=== Tasks to complete ===
1. Answer these from the course reflection:
(a) What subject is the writer minoring in?
(b) Which work does the writer name as the most impactful one read this semester?
(c) Which two other works reflected the same chastisement?
2. Quote the course reflection word for word, from "A lot of what" up to and including "works more completely.".
3. Summarize the course reflection in two sentences.

=== Document passage ===
# # # # # # #

Bonding Activities

A lot of what I have learned in this course was something I knew was subconsciously true: that there is a connection between Black and Irish culture. I’ve gotten plenty of looks for minoring in Irish language because I’m bi-racial, but this class fortified my reasonings for doing that minor. Each of my posts have talked about this connection in various forms. Whether it was through soul music, movies, or traveling, I attempted to discover the explicit and minute ways these groups have interacted with each other. Writing these blog posts forced me to look deeper into the assigned works. Although I sometimes found it repetitive, it really helped me notice the theme for the week. I also really enjoyed looking at other people’s blog posts. Other classmates picked up on things I did not, which would make me understand the works more completely.

I think the most impactful work I read this semester was Daniel O’Connell and the Committee of the Repeal of the Irish Association. I have never considered the Irish as being something other than white, and this was one of the first instances I saw such a separation. He states “It was not in Ireland you learned this cruelty” (1), chastising them for abandoning their values for those of the US. This chastisement was reflected in other works such as Moon and the Mars and The Octoroon. Irish-Americans were turning on their neighbors (regardless of race) to gain more power and become more “white”. My blog posts reflect on how Irish-Americans have bonded with and betrayed Black people. The works we’ve read and watched demonstrated there has been a transatlantic conversation for centuries. Shared struggles are not limited to one race. Shared triumphs are also not limited to one race. Black and Irish people have been subtly rekindling the bond that they once shared. Even though this connection may not be as explicit as others, it is time that we realize there exists a deep bond between the groups that is desperately trying to resurface in society.

# # # # # # #

=== Source material ===

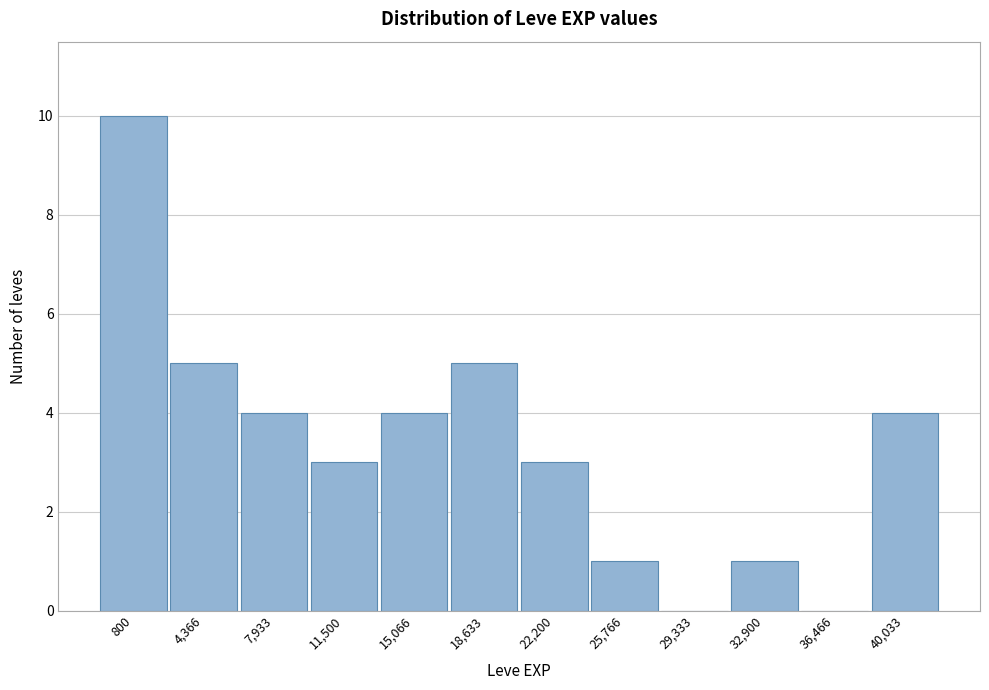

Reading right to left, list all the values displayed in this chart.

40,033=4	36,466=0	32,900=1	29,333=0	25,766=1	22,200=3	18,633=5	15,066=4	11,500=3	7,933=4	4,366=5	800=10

# # # # # # #

=== Solved problems ===
1.
(a) Irish language
(b) Daniel O'Connell and the Committee of the Repeal of the Irish Association
(c) Moon and the Mars and The Octoroon

2.
A lot of what I have learned in this course was something I knew was subconsciously true: that there is a connection between Black and Irish culture. I’ve gotten plenty of looks for minoring in Irish language because I’m bi-racial, but this class fortified my reasonings for doing that minor. Each of my posts have talked about this connection in various forms. Whether it was through soul music, movies, or traveling, I attempted to discover the explicit and minute ways these groups have interacted with each other. Writing these blog posts forced me to look deeper into the assigned works. Although I sometimes found it repetitive, it really helped me notice the theme for the week. I also really enjoyed looking at other people’s blog posts. Other classmates picked up on things I did not, which would make me understand the works more completely.

3. The writer's blog posts for the course explored the connection between Black and Irish culture through soul music, movies, and traveling, and writing them deepened the writer's reading of the assigned works. The most impactful work, on Daniel O'Connell, showed Irish-Americans turning on their neighbors to become more "white," and the writer concludes that a deep bond between the two groups is trying to resurface.